Ditegaskan, jika sejak awal Ba­waslu telah mengeluarkan aturan teknis terkait eksekusi rekomendasi maka dapat dipastikan 52 rekomen­dasi di Maluku dilakukan KPU, apa­lagi menyangkut persoalan hak suara.

“Kalau Bawaslu sudah mempu­nyai aturan teknis yang detail dan pasti terhadap pelanggaran yang terjadi maka Bawaslu bisa membawa KPU ke ranah pidana,” tegasnya.

Diakuinya, UU pemilu yang mem­berikan ruang bagi Bawaslu untuk mempidanakan KPU jika tidak melakukan perintah UU tetapi atu­ran teknis di Bawaslu tidak ada sehingga sampai kapanpun reko­mendasi tidak memiliki daya ikat untuk wajib ditindaklanjuti KPU.

“Ketika diberikan rekomendasi pe­langgaran pemilu tapi Bawaslu sen­diri bingung siapa yang mengek­sekusi jika itu tidak dijalankan. Ini kelemahan dari aturan di Bawaslu sendiri,” pungkasnya

Dinilai Paling Buruk

Pemilihan Umum serentak 14 Feb­ruari 2024 dinilai sebagai kontestasi politik paling buruk sepanjang pe­nyelenggaraan pemilihan langsung.

Pasalnya, begitu masalah terjadi sebelum dan pasca pemungutan suara tetapi didiamkan oleh KPU Maluku.

Bahkan, pelanggaran yang nyata-nyata terjadi dan direkomendasikan oleh Bawaslu pun tidak diindahkan KPU.

Akademisi Fisip UKIM Amelia Tahitu menyesalkan, sikap KPU yang terkesan tidak siap dalam menyelenggarakan pemilu serentak.

Dijelaskan, KPU sebagai penyele­nggara mestinya mempersiapkan diri dengan baik guna memberikan pelayanan terbaik kepada masya­rakat.

Namun, fakta yang terjadi mas­yarakat sangat tidak puas dengan kinerja KPU sebagai penyelenggara.

“Banyak masalah terjadi disepan­jang pemilu 2024, mulai dari keter­sediaan logistik pemilu yang sampai hari memungutan suara masih ku­rang, belum lagi ditambah persoalan data pemilih yang menjadi persoalan hingga akhir pemilu. Saya menilai ini paling buruk,” kesal Tahitu.

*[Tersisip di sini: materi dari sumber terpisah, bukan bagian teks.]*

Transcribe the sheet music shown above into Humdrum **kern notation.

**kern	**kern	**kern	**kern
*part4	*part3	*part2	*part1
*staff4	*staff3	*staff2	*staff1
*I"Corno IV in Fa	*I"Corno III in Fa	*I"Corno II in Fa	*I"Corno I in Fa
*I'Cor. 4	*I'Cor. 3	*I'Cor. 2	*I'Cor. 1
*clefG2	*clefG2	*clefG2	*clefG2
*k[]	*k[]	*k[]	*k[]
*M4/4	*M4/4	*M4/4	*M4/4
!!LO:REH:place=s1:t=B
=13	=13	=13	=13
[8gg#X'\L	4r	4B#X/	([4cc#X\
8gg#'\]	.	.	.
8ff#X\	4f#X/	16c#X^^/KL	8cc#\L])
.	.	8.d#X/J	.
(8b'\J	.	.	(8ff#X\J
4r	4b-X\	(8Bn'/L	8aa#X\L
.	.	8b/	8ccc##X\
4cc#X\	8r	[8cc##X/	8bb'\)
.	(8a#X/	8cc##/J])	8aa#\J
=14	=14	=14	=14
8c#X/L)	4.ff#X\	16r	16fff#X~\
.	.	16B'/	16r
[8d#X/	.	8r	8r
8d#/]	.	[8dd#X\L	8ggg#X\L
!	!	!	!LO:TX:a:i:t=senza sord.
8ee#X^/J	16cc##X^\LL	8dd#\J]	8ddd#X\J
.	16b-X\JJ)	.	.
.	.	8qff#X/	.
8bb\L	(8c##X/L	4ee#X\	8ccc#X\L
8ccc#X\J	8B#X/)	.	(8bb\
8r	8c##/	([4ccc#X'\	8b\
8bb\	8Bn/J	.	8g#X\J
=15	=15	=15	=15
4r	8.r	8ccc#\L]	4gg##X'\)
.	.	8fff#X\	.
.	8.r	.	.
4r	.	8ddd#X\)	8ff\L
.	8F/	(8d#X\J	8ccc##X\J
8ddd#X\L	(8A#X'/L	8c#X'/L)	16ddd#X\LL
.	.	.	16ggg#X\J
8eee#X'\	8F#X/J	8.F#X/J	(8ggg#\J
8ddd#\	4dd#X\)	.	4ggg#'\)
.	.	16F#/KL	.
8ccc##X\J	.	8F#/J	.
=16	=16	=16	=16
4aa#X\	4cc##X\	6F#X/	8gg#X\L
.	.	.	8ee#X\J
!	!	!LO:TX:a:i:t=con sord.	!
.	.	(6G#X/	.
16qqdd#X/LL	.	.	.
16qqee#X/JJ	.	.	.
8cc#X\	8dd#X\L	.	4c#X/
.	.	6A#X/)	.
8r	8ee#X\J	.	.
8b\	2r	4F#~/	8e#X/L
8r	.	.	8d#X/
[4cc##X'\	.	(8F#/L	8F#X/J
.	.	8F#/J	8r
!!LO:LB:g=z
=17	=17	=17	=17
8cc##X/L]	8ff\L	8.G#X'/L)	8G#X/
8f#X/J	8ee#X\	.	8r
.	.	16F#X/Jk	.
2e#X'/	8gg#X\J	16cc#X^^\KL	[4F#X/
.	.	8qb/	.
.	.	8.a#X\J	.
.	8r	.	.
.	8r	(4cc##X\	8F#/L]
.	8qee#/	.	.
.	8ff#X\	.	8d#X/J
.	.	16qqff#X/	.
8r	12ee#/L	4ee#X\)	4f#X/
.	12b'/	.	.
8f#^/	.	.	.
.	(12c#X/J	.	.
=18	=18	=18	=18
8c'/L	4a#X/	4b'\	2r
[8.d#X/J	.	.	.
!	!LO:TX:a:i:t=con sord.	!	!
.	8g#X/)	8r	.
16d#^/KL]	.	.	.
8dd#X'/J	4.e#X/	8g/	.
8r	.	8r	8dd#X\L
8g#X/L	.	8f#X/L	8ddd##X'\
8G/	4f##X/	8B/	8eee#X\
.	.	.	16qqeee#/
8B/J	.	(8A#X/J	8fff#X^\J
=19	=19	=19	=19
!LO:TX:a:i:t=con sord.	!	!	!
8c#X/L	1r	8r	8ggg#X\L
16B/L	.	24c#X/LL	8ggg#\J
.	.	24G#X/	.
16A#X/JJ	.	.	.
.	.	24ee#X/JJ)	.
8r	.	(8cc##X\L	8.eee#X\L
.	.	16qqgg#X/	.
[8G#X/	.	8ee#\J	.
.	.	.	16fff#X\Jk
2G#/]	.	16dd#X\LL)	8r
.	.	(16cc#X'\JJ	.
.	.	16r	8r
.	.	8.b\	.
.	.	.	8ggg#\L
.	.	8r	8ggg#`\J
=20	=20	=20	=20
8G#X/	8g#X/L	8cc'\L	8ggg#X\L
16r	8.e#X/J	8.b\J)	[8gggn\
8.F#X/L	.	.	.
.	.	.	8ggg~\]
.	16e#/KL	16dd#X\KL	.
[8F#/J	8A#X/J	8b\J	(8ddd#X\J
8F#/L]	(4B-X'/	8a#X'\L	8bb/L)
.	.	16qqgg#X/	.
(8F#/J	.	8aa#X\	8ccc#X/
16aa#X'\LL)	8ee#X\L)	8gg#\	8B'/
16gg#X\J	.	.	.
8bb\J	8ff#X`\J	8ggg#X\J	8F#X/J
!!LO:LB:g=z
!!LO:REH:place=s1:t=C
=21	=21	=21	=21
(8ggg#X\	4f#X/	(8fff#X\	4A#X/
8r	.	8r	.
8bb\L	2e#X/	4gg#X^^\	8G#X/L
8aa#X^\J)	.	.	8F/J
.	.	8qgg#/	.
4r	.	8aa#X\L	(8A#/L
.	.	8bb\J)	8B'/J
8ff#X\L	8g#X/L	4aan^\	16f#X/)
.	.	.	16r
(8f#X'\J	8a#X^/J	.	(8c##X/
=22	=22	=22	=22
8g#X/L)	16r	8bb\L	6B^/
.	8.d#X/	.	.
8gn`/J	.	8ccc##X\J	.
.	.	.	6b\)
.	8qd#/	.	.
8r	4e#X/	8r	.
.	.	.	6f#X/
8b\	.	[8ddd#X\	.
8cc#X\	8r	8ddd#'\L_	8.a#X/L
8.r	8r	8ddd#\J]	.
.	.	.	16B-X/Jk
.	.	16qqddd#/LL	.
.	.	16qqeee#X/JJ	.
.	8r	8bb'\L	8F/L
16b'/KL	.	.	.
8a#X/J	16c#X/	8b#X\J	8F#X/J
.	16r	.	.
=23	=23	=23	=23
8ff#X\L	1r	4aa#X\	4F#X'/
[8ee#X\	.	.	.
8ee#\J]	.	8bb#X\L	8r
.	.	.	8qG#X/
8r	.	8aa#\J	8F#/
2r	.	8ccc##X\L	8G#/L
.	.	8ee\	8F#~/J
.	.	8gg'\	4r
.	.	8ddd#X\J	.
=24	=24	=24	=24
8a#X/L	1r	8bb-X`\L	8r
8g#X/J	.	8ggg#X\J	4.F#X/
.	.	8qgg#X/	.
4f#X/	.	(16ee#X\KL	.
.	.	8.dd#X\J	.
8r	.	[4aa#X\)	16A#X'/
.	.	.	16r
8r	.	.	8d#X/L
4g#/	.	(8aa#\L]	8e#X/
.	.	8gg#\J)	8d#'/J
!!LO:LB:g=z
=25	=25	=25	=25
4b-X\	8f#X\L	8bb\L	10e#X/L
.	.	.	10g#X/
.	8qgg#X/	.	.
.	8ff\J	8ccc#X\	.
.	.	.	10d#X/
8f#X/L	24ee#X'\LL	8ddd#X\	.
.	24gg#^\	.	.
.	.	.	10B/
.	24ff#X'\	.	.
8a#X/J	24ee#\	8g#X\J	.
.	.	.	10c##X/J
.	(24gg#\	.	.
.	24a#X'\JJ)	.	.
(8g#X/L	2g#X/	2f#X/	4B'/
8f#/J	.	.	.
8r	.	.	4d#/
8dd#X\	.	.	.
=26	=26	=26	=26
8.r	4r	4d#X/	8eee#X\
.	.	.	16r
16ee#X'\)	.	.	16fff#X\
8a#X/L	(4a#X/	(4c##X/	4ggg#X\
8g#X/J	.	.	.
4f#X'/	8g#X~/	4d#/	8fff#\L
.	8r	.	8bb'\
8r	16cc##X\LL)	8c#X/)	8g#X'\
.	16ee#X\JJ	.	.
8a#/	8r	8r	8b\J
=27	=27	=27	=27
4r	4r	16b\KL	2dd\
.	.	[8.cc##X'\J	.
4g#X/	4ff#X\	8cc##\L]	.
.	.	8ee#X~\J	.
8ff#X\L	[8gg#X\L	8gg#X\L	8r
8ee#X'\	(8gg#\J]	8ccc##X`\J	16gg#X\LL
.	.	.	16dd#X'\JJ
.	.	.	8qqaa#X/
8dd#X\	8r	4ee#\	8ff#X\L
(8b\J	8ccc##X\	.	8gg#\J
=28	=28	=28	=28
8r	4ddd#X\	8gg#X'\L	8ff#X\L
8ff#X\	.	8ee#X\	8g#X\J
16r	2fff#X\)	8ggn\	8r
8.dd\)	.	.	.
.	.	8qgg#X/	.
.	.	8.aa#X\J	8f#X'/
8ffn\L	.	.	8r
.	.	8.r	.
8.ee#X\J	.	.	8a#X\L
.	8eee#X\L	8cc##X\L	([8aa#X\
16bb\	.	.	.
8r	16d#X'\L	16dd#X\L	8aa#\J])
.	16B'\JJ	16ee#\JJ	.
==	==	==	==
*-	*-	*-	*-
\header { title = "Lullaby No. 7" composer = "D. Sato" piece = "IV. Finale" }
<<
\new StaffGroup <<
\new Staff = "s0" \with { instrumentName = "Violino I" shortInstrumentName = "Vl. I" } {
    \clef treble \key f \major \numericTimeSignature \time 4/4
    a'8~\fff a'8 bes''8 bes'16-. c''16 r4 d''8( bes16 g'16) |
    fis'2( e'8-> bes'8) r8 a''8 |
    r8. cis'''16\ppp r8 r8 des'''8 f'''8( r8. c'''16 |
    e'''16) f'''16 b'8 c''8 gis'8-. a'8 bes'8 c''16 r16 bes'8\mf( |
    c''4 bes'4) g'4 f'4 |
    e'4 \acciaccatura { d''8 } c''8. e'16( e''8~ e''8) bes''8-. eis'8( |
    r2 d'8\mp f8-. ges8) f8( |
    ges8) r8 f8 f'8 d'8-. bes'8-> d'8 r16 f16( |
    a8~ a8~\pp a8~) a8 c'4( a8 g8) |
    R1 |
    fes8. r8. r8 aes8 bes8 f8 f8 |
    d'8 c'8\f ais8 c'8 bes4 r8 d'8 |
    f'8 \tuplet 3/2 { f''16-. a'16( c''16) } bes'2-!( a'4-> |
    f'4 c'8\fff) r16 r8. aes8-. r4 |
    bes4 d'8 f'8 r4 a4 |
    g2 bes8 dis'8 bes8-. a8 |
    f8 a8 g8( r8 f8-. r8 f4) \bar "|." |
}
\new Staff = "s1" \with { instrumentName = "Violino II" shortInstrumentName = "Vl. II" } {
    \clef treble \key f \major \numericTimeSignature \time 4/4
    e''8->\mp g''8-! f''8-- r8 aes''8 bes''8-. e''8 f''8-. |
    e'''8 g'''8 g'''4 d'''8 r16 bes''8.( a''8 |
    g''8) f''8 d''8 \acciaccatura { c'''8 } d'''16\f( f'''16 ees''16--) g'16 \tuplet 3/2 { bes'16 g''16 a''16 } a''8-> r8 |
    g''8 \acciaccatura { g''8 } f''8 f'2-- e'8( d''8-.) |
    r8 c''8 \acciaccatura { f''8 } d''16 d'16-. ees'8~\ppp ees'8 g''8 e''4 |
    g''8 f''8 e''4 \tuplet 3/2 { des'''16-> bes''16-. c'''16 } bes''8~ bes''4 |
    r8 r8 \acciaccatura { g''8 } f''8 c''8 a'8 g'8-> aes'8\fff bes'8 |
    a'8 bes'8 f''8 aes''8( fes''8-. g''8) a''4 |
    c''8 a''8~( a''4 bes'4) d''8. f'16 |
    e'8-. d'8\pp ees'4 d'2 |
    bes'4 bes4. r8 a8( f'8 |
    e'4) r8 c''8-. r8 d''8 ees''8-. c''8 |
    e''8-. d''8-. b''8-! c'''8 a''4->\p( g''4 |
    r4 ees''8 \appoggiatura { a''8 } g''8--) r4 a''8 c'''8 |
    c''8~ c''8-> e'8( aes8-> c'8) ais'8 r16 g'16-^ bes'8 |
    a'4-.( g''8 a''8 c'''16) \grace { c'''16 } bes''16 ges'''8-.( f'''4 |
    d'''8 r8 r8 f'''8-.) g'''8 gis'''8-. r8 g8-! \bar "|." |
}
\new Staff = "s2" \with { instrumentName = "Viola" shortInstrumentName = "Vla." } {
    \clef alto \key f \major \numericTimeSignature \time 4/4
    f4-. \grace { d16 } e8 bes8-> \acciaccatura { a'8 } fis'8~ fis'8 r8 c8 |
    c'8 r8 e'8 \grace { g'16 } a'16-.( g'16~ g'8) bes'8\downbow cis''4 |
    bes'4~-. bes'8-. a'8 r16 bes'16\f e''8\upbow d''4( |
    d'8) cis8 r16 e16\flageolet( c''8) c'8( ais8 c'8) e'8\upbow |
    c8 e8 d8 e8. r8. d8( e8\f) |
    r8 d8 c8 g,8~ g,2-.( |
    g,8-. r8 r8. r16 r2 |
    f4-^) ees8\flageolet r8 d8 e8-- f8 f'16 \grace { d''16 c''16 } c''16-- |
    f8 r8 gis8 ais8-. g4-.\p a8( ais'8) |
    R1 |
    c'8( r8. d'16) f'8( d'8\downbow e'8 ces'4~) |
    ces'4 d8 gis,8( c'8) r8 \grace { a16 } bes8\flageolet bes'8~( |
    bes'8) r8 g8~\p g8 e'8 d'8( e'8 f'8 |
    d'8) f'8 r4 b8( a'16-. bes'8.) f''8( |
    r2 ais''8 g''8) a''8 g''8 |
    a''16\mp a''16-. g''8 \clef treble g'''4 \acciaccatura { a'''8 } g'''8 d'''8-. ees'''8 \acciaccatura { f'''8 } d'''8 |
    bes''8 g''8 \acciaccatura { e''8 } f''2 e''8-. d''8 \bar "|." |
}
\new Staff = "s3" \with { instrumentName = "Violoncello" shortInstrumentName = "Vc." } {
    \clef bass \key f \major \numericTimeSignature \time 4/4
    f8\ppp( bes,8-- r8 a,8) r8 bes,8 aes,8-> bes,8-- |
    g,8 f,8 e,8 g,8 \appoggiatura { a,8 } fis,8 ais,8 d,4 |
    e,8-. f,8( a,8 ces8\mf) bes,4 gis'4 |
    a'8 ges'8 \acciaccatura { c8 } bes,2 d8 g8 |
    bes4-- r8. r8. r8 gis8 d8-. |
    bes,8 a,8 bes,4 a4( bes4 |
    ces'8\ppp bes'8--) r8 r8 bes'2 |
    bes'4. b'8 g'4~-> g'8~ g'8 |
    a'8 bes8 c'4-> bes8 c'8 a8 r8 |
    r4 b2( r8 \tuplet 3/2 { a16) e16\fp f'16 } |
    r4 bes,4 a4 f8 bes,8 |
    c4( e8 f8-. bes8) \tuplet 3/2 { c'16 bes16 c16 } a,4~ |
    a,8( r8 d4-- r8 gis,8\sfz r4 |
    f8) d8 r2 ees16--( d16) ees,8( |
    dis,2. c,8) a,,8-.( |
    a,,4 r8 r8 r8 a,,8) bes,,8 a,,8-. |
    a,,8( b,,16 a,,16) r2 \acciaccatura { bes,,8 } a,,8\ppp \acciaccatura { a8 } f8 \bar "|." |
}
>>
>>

Selain itu, persoalan Sirekap juga menjadi tolak ukurnya dari lemahnya kesiapan KPU dalam pemilu padahal didukung dengan anggaran yang cukup besar.

Hal ini juga diperparah dengan menurunnya tingkat partisipasi masyarakat dalam Pemilu 2024, dimana terdapat begitu banyak pemilih yang golput.

“Kita lihat di TPS-TPS ternyata banyak sekali warga yang tidak da­tang memilih. Hal ini karena sosia­lisasi yang kurang dari KPU dan bisa berdampak pada kepercayaan publik terhadap pemimpin terpilih,” jelasnya.

Tahitu juga mengungkapkan be­gitu banyak rekomendasi yang disampaikan Bawaslu pasca pemilu tetapi tidak ditindaklanjuti KPU dengan alasan bermacam-macam.

Padahal, semua rekomendasi yang dikeluarkan Bawaslu merupakan hasil pengawasan yang dilakukan secara melekat di setiap TPS.

“Kita sesalkan saja, masa reko­mendasi PSU tidak ditindaklanjuti dengan alasan yang sebenarnya ti­dak masuk akal, sementar semua pe­langgaran itu terjadi nyata,” ucap­nya.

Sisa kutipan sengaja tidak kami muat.